KoreanAmerican Adolescents Academic Success

It is interesting to delve into finding out the factors which contribute to the academic performance of migrants’ children, specifically Korean Americans. Adolescents from today’s generation have grown with relatively antithetical thinking and preferences compared to generations that their grandparents and parents were accustomed to. Likewise, academic performance, attitudes, and behaviors of previous generations were influenced by traditional and conventional norms. The methods of teaching, as well as the instructional materials available during those times, provide limited or more constrained opportunities for access to a broader knowledge base. The impact of advances in technology in the past decades has drastically altered the values, views, and preferences of adolescents including their study habits and academic performances.The objectives of this research are threefold: (1) to present the academic achievement of Korean-American adolescents in schools in the US. (2) to identify which factors contribute to the academic success of Korean-American adolescents. and (3) to determine the effect of family and culture in the academic achievement of Korean-American adolescents in US schools.Ethnic Identity as a Predictor of Problem Behaviors among Korean American Adolescents, a Journal article by Eunai K. Shrake, Siyon Rhee. Adolescence, Vol. 39, 2004 presents the underlying problems that Korean American adolescent’s experience.Chung, Jungsook Park. 1998. A Study of Self-Esteem in Selected Korean-American Youth in the Fort Worth-Dallas Area.
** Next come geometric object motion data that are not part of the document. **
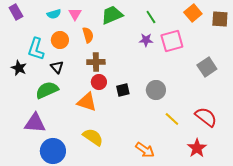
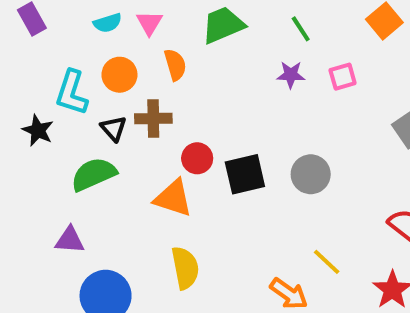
pink square: (172, 41) -> (343, 77), size x0.6
brown cross: (96, 62) -> (153, 119), moved
black square: (123, 90) -> (245, 174), size x1.5
yellow line: (172, 119) -> (327, 262), moved
purple triangle: (35, 123) -> (70, 240), size x0.7
yellow semicircle: (93, 137) -> (185, 268), turned 45

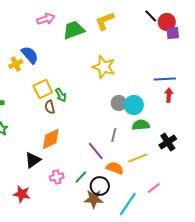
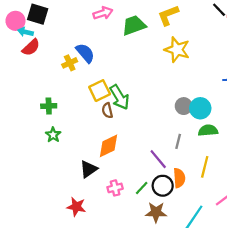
yellow star: (104, 67) -> (177, 50), moved
green arrow: (61, 95) -> (119, 97), size x1.6
yellow line: (138, 158) -> (205, 167), turned -54
orange semicircle: (115, 168) -> (179, 178), turned 66
black circle: (100, 186) -> (163, 186), moved

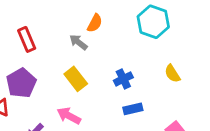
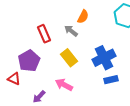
red rectangle: (27, 39) -> (44, 34), moved
blue cross: (123, 79) -> (104, 58), size x1.6

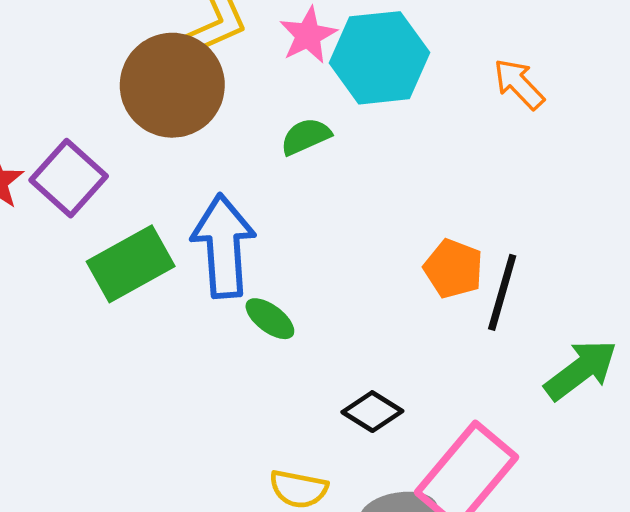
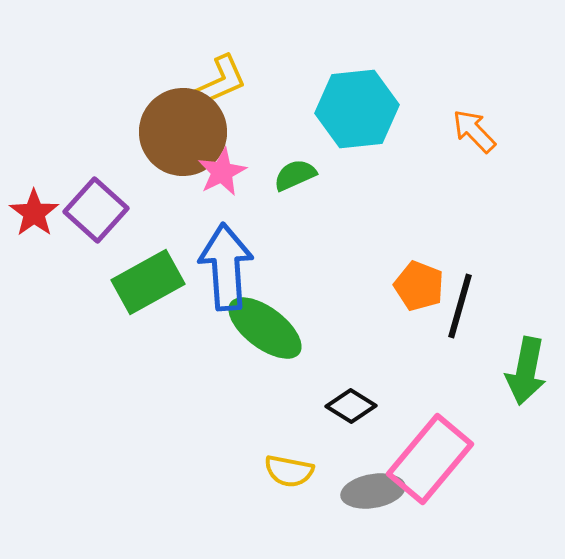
pink star: (308, 35) -> (222, 172), moved
green ellipse: (270, 319) -> (265, 328), size x1.8
green arrow: (581, 370) -> (526, 371), turned 138

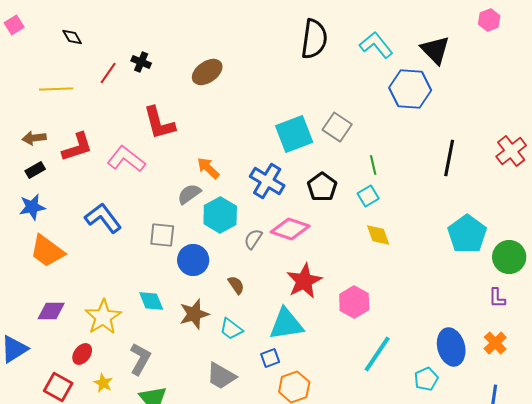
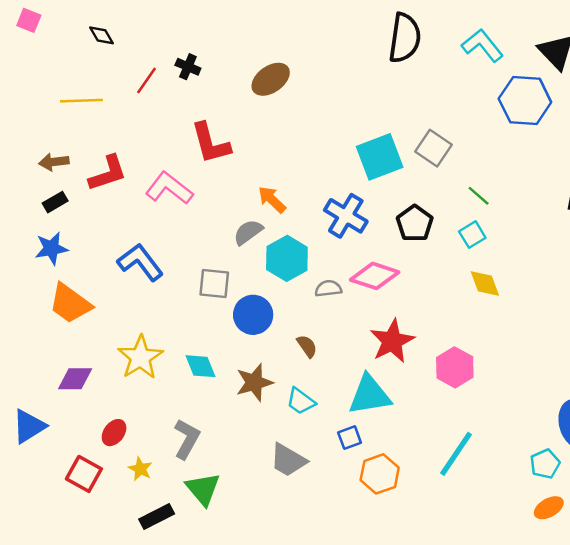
pink square: (14, 25) -> (29, 20), turned -36
green line: (373, 165) -> (479, 196), turned -36
gray semicircle: (253, 239) -> (328, 288), turned 50
yellow star: (103, 317) -> (140, 357), moved
cyan line: (377, 354) -> (456, 454), moved

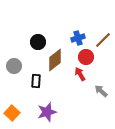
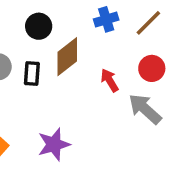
red circle: (86, 57) -> (152, 68), moved
black rectangle: (36, 81) -> (32, 73), moved
gray arrow: (101, 91) -> (145, 109), size x1.5

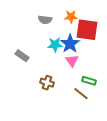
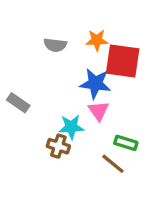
blue star: (70, 44) -> (95, 84), turned -30
cyan star: (55, 45) -> (71, 127), moved

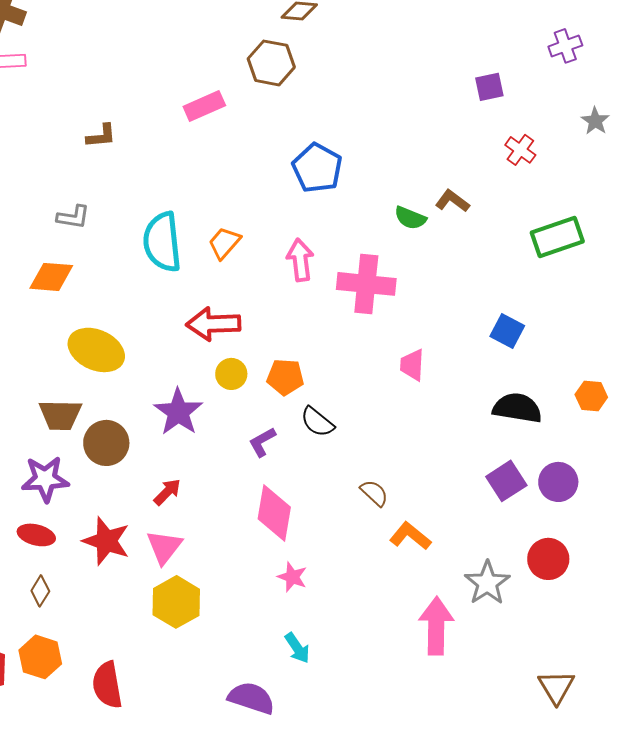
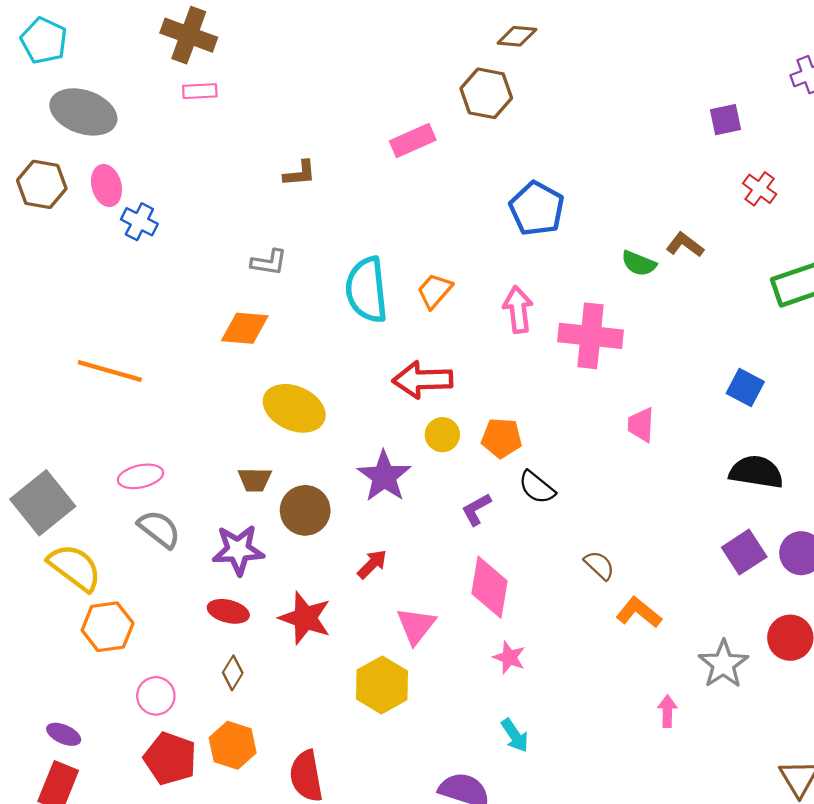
brown trapezoid: (60, 415) -> (255, 480), size x0.7
pink triangle: (164, 547) -> (416, 626), moved
pink arrow: (436, 626) -> (667, 711), size x0.5

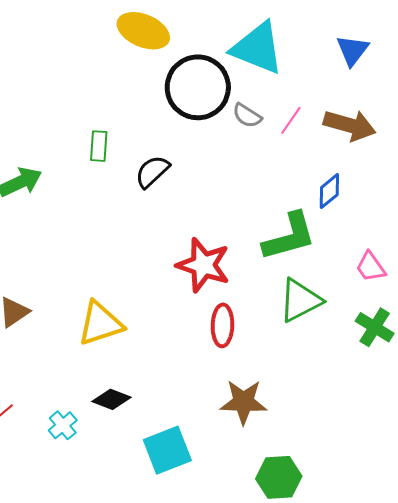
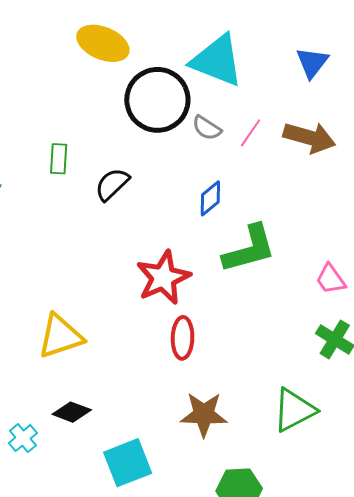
blue diamond: (329, 191) -> (210, 198), moved
red star: (203, 265) -> (163, 278), turned 30
green triangle: (300, 300) -> (294, 410), moved

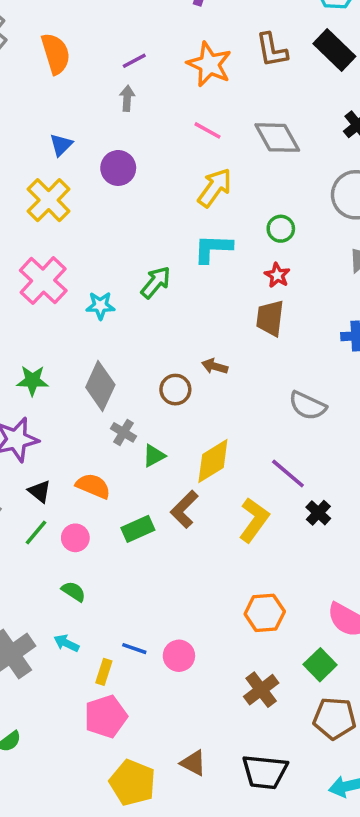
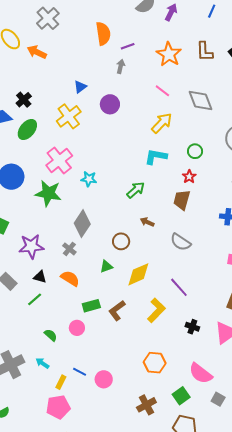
orange semicircle: (56, 54) -> (103, 34), moved
green arrow: (156, 282) -> (136, 190), moved
green star: (32, 381) -> (48, 193), moved, size x1.5
brown circle: (175, 390) -> (121, 241), moved
gray semicircle: (308, 406) -> (181, 242), moved
gray cross: (124, 432) -> (69, 249), moved
black triangle: (40, 491) -> (40, 277), turned -32
brown L-shape: (184, 509) -> (117, 311), moved
black cross: (318, 513) -> (192, 327), moved, turned -32
pink circle: (75, 538) -> (77, 328), moved

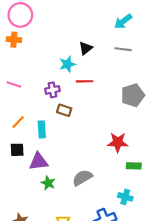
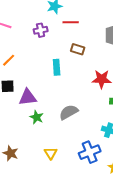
brown rectangle: (64, 110) -> (78, 49), moved
cyan rectangle: (42, 129) -> (57, 67), moved

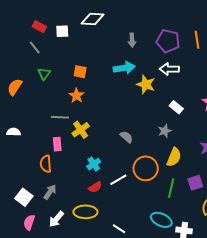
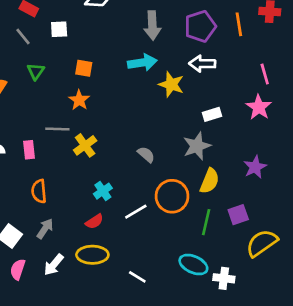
white square: (62, 31) -> (59, 29), moved
gray arrow: (132, 40) -> (152, 25), size x1.5
purple pentagon: (168, 41) -> (200, 26), turned -30
white rectangle: (176, 107) -> (212, 114), turned -56
gray star: (165, 131) -> (197, 146), size x1.5
pink rectangle: (57, 144) -> (29, 150), moved
red semicircle: (95, 187) -> (94, 221), moved

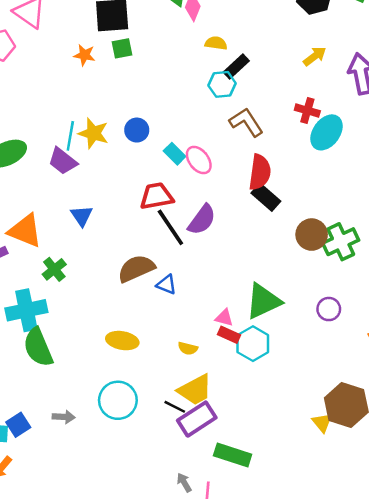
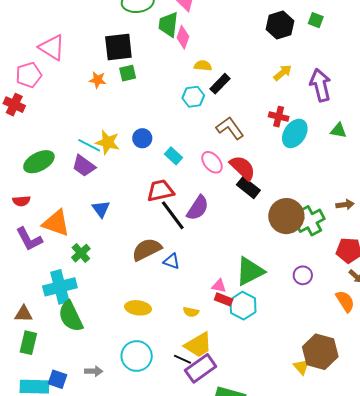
cyan hexagon: (222, 84) -> (193, 97), moved
cyan line: (70, 136) -> (89, 145), turned -70
pink ellipse: (199, 160) -> (212, 162), moved
red semicircle: (260, 172) -> (243, 168), turned -52
brown circle: (312, 235) -> (286, 216), size x1.4
blue square: (18, 425) -> (57, 379), turned -36

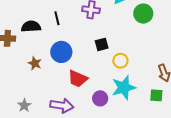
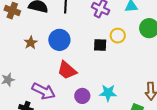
yellow circle: (120, 61) -> (118, 36), moved
cyan star: (124, 88) -> (108, 93), size x0.7

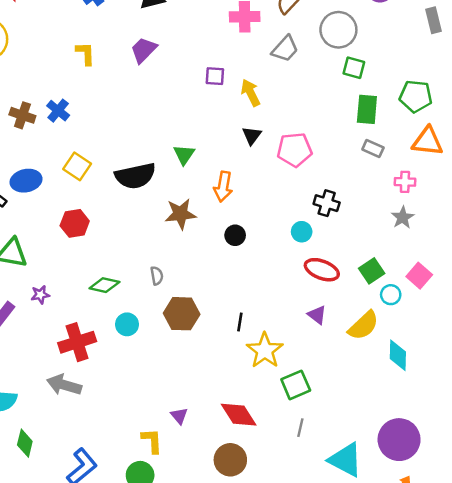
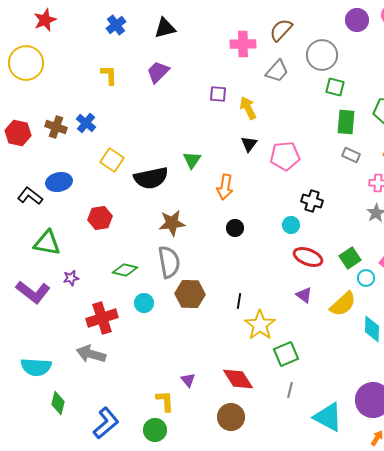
yellow square: (77, 166) -> (112, 160), moved
brown star: (180, 214) -> (172, 223), moved
gray semicircle: (157, 276) -> (169, 262), size x2.0

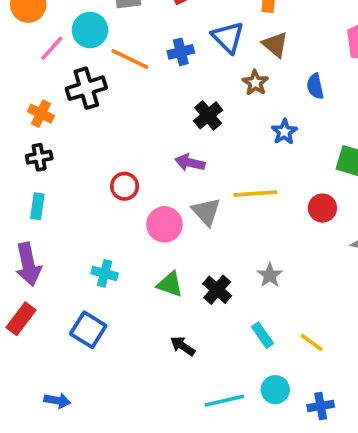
Ph.D. Thesis, Southwestern Baptist Theological Seminary aims to discover certain significant predictors of self-esteem among Korean-American adolescents and to determine the difference in self-esteem scores across the variables of gender, length of residence in the United States, parents’ marital structure, language preference, and significant others. In this study, the adolescents who chose parents as the most significant others received the highest scores in self-esteem analysis. The adolescents who chose friends received the middle score, and the adolescents who chose teachers received the lowest score.